● Exercise details
Return the listing in full and exactly, but without a single picture.

● Given records
= Beginning of Section =

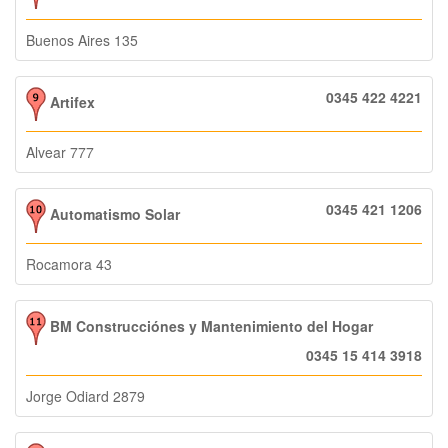
Buenos Aires 135
0345 422 4221
Artifex
Alvear 777
0345 421 1206
Automatismo Solar
Rocamora 43
BM Construcciónes y Mantenimiento del Hogar
0345 15 414 3918
Jorge Odiard 2879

= End of Section =

● Solution below
Buenos Aires 135
0345 422 4221
Artifex
Alvear 777
0345 421 1206
Automatismo Solar
Rocamora 43
BM Construcciónes y Mantenimiento del Hogar
0345 15 414 3918
Jorge Odiard 2879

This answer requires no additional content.